[Excerpt from a dataset]
....
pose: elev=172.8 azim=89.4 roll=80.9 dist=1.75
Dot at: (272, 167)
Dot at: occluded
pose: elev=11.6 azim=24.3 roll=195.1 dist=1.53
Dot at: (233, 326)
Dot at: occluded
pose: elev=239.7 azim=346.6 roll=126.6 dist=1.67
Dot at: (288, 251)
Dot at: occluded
....
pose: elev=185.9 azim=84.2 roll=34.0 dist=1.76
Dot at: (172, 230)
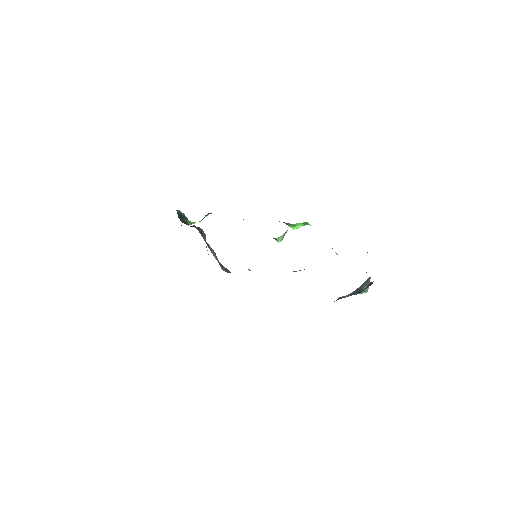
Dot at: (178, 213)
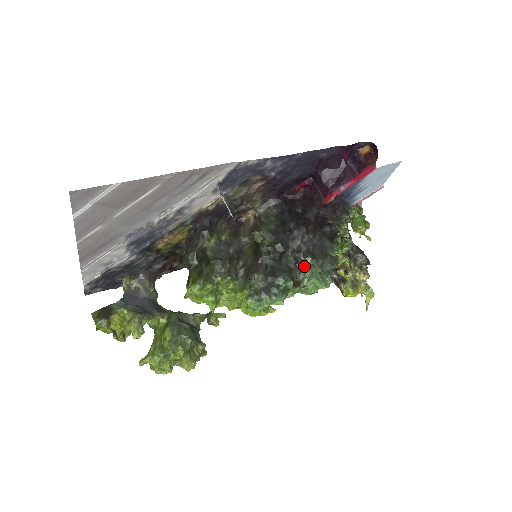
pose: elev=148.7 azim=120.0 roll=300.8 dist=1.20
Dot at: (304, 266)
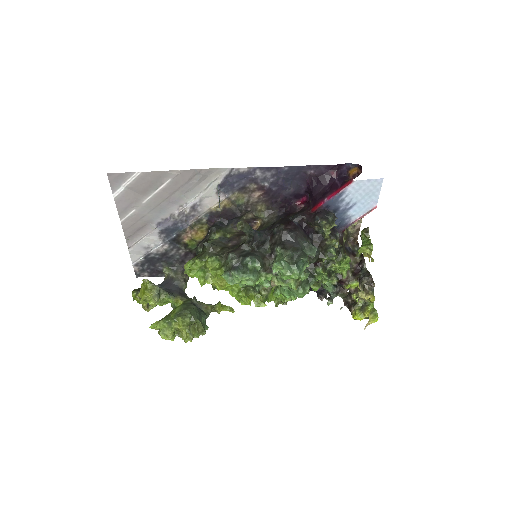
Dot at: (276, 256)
....
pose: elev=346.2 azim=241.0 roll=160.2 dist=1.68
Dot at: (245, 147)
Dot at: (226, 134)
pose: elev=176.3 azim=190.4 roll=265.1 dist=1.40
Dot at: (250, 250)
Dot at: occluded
....
(What to produce) Copy the lines above, starting with the line containing "pose: elev=148.7 azim=120.0" and going through the line containing "Dot at: (276, 256)". Leave the pictures out of your copy.

(Worked solution)
pose: elev=148.7 azim=120.0 roll=300.8 dist=1.20
Dot at: (304, 266)
Dot at: (276, 256)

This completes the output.